---- AVAILABLE DATA

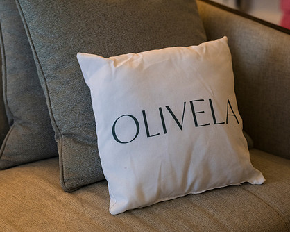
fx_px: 884
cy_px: 107
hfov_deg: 18.6
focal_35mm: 103
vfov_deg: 14.9
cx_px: 151
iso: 1600
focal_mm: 79
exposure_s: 1/160
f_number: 3.2
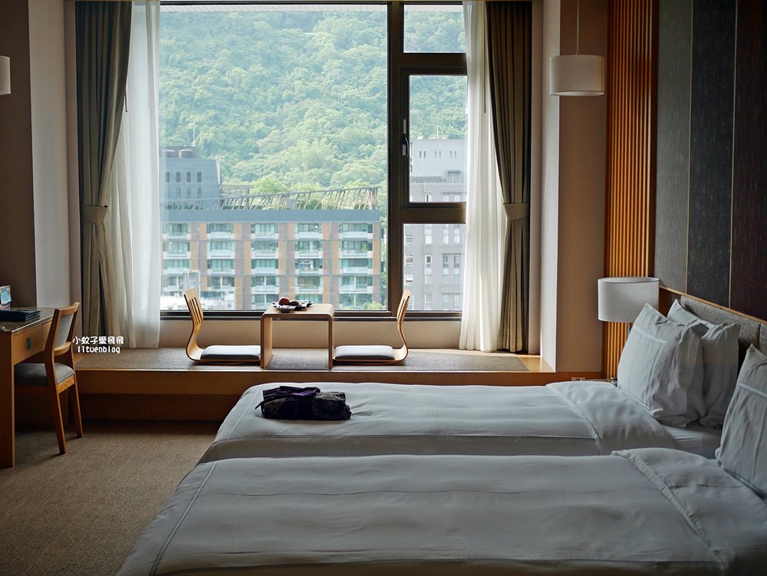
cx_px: 384
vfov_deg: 29.1
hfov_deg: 38.2
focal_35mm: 50
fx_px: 1108
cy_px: 288
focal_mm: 25
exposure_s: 1/500
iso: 200
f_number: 2.2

--------

◆ **ACTION ITEM**: Return every entry above word for word, leaving pictures out.

◆ **PROBLEM SOLUTION**:
fx_px: 884
cy_px: 107
hfov_deg: 18.6
focal_35mm: 103
vfov_deg: 14.9
cx_px: 151
iso: 1600
focal_mm: 79
exposure_s: 1/160
f_number: 3.2
cx_px: 384
vfov_deg: 29.1
hfov_deg: 38.2
focal_35mm: 50
fx_px: 1108
cy_px: 288
focal_mm: 25
exposure_s: 1/500
iso: 200
f_number: 2.2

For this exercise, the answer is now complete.